But in America, the reaction was different. Instead of writing puff pieces about Zoraya’s decision, many mainstream outlets presented it accurately — as a horrifying crime against humanity, and a betrayal of the most basic principle of medicine.

Here’s how the author of The Free Press piece, Rupa Subramanya, put it on X:

I’ve been struck by the reactions so far, some of which I anticipated. North Americans generally tend to be horrified at the Dutch acceptance of the right to die even for someone who is not terminally ill or their acceptance that there should be a more humane to commit suicide even when euthanasia is legal. The Dutch I spoke to find North Americans very conservative and religious when it comes to life and death.

The Netherlands is a post-religious society, and the comments from there are 180 degrees from what I’m getting from people in North America. We’re living in two different epistemic worlds at the same point in time, in cultures that descend from fundamentally the same Western roots coming from the Renaissance, the Enlightenment, and the Protestant Reformation. There is overwhelming support for euthanasia, assisted dying and a more humane way to commit suicide in The Netherlands than anywhere else in the Western world.

What this tells us is that the contagion that has now completely overtaken Europe, and in particular countries like The Netherlands, may be reversible in this country. It may not have completely taken hold here. And there are other signs of that, as well.

For example, late last year, the American Medical Association’s house of delegates considered a resolution that would have officially endorsed the practice of euthanasia. Given the extent of the barbaric medical practices the AMA endorses already, it seemed likely that this resolution would pass. But as the National Catholic Register reports:

The House of Delegates of the American Medical Association … rebuffed an effort to change the organization’s current stance in opposition to physician-assisted suicide, a development that drew praise from members of the Catholic Medical Association, which advocated against the change.

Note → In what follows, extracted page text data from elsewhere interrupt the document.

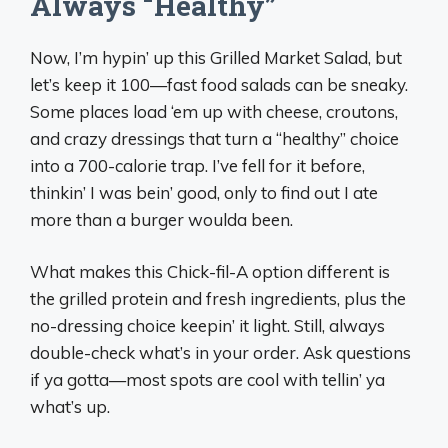
Always “Healthy”
Now, I’m hypin’ up this Grilled Market Salad, but
let’s keep it 100—fast food salads can be sneaky.
Some places load ‘em up with cheese, croutons,
and crazy dressings that turn a “healthy” choice
into a 700-calorie trap. I’ve fell for it before,
thinkin’ I was bein’ good, only to find out I ate
more than a burger woulda been.
What makes this Chick-fil-A option different is
the grilled protein and fresh ingredients, plus the
no-dressing choice keepin’ it light. Still, always
double-check what’s in your order. Ask questions
if ya gotta—most spots are cool with tellin’ ya
what’s up.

This is a victory, obviously. But the fact this resolution was even proposed, and seriously considered, tells us we’re not very far removed from The Netherlands. It suggests that, unless the underlying causes of this trend are resolved, it will overtake this country as well. And the underlying causes — the reason young people are killing themselves — is that hope and a sense of purpose are becoming rare in modern society. That’s true both here and in Europe.

Now that euthanasia offers a seemingly easy and “painless” way out, more and more people, at younger and younger ages, will take advantage of it. They’ll be put on antidepressants that don’t work, and then suicide drugs after that. Somehow, the drug companies will suggest that, even though they’ve sold SSRIs that accomplish nothing, you should still trust them when they say that their euthanasia drug is the solution.

This is a pitch that only works when people have been lied to for years, and become profoundly confused about this basic fact: Life is not easy. Nobody is happy all the time. But we are alive for a reason. If we feel like life is meaningless, it’s not because life has no meaning, it’s just that we struggle to see it. The solution is to help those people see the meaning in life.

Pharma companies like Bausch Health are not providing that solution. They aren’t trying to help people in their despair. They’re only trying to profit off of it.